Afterwards we head back to the city centre and check out a gay bar I’ve found in my guidebook. It’s tiny, and we stand around awkwardly with our beers. Then suddenly at midnight they open some frosted glass doors at the back of the bar and reveal a smoke filled dance floor. We walk through, and stepping out of the smoke at the other side is like passing through a curtain. We find ourselves in yet another room, and another bar, and mirrors everywhere so it seems to go on forever. We talk to a woman, Peggy, whose parents are French and Armenian. She has short hair and piercings and when I ask her what she does she says, “I drive trucks.” At one point she turns to Tomas and says, “you’re not gay.” I can’t help giggling. He’s been feeling paranoid that he’ll be found out, and now he has been.

That night we stay up late talking.
“I remember…” Tomas says, and starts another round of reminiscing. I’m mortified at what an inquisitive little brat I was at ten years old. I’m hoping he won’t remember a friend and I trying to spy on him and his girlfriend… I’m remembering him posing by a sign in a shop selling Svensk made machinery; "Swedish Staying Power." The arguments he used to have with Merlin (our father a connoisseur of chamber music, Tomas sticking resolutely to pop). Converting him into a gourmet chef. Decorating a kanuka bush for Christmas, and Tomas waking up to find that a kea had pierced his airbed in the night. Him picking me up easily and tipping me, kicking and screaming, upside down. His tall figure disappearing at the end of the year, wearing a swandri and gumboots, a taiaha in one hand.

Sometimes I still hate myself for “failing” my own AFS exchange.

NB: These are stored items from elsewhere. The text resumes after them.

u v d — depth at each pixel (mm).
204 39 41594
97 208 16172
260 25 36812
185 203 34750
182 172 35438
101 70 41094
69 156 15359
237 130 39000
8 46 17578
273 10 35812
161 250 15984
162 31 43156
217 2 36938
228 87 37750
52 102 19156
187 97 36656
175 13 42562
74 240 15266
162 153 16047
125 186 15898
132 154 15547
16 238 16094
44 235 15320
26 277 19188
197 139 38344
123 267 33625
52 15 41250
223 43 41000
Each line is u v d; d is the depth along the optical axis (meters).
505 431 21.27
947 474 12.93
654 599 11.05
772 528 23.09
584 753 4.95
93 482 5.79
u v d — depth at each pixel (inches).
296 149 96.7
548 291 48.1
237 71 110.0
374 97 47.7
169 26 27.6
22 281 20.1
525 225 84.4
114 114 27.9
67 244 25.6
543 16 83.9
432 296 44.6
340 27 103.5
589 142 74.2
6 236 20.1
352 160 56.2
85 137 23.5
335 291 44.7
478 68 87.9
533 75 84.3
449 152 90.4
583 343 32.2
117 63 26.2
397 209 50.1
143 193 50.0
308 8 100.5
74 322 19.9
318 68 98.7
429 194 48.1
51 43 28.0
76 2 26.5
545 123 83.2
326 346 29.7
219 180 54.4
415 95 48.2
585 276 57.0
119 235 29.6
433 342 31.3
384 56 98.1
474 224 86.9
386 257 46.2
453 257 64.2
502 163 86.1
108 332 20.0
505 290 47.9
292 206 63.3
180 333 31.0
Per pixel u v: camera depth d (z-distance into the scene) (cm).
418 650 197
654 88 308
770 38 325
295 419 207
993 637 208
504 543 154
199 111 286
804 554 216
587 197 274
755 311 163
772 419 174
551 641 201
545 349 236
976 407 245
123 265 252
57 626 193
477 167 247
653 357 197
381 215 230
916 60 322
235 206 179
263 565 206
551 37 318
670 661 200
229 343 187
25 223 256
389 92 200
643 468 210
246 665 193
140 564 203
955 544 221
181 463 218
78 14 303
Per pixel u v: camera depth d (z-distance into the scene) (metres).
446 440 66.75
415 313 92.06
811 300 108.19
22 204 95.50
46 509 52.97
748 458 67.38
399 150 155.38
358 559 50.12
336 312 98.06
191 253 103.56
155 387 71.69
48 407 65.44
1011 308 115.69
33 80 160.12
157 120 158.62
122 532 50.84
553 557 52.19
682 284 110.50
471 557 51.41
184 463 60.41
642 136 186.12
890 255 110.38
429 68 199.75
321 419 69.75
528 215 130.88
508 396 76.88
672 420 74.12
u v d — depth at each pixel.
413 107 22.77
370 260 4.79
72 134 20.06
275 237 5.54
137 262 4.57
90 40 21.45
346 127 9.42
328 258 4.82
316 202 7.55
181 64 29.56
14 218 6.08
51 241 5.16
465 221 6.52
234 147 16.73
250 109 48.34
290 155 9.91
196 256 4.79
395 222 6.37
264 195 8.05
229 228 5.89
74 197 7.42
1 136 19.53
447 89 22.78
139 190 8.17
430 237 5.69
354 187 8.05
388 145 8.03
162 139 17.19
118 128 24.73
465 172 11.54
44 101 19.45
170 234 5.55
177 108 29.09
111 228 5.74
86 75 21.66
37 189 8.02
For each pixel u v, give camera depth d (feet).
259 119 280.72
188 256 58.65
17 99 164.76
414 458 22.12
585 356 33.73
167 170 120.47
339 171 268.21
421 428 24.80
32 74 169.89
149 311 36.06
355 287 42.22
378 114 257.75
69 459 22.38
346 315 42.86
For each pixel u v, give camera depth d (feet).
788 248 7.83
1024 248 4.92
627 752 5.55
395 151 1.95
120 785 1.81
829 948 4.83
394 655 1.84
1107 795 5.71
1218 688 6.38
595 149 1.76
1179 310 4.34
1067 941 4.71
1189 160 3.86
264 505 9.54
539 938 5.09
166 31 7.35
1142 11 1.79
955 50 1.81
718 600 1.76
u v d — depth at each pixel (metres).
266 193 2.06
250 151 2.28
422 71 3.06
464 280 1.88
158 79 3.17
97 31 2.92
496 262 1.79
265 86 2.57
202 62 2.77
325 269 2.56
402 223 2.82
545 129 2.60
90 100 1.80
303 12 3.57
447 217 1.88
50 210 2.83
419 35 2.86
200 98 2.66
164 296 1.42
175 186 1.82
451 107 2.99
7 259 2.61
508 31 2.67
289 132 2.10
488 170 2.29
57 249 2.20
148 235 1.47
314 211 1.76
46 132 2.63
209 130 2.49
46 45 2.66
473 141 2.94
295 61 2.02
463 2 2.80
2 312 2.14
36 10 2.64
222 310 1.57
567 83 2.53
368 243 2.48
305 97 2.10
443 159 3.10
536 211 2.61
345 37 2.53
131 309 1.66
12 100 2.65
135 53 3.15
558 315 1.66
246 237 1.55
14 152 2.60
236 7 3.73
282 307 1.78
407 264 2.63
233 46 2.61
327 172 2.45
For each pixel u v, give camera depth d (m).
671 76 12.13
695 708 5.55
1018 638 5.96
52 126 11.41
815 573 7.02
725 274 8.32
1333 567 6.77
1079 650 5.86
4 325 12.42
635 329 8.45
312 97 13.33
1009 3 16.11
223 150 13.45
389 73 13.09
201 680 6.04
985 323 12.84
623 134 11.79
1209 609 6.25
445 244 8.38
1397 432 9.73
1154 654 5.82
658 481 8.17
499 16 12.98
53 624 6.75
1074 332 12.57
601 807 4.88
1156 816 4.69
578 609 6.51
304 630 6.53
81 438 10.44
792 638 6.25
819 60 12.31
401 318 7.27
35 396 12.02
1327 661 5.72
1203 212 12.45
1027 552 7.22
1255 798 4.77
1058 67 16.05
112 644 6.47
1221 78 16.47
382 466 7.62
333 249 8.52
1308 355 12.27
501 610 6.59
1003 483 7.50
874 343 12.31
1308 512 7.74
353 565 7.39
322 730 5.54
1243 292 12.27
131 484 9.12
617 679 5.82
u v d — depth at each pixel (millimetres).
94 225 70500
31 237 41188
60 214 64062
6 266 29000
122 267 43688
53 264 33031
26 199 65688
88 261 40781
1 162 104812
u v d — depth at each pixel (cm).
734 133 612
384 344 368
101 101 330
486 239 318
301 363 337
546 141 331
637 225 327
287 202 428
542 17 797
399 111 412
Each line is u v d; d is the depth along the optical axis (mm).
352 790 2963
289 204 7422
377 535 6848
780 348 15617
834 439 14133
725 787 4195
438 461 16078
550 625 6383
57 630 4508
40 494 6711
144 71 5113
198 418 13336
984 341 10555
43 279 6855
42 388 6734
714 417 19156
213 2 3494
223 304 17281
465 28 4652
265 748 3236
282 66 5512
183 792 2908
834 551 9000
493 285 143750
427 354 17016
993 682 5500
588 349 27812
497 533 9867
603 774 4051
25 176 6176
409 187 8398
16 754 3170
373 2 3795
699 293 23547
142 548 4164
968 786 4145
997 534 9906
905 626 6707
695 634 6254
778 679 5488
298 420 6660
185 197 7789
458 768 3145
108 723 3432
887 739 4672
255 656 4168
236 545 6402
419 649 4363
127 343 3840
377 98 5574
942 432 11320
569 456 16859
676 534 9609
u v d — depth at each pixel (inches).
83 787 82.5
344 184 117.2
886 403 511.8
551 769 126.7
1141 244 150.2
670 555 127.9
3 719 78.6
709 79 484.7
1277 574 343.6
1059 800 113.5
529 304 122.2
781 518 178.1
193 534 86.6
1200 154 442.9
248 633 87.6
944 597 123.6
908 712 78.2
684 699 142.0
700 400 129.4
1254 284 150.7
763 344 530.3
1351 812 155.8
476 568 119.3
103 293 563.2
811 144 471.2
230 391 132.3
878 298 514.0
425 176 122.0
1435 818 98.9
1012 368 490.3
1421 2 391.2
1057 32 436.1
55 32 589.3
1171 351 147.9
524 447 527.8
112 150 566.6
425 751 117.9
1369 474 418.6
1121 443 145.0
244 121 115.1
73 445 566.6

I think my biggest regret is that I never really became part of a family in Costa Rica. But talking to Tomas, I realise how incredibly lucky I am. He’s the best brother I could ever hope for.

*

It is night. Kilometres below a city sparkles like an intricate necklace at the throat of a continent. I love the sense of being somewhere else that is nowhere and could be anywhere as we speed through the night. I feel as though I’m paused on the edge of something. A landscape of possibility waits to take shape from the darkness.

Posted by Fionnaigh at April 2, 2004 08:51 AM
Comments

Nice bro :)

Posted by: Siobhann at April 2, 2004 09:05 AM

I read your blog for the first time today and really liked today's entry. Reminds me so much of what Scandinavia is like - now I miss my northern hemisphere life even more!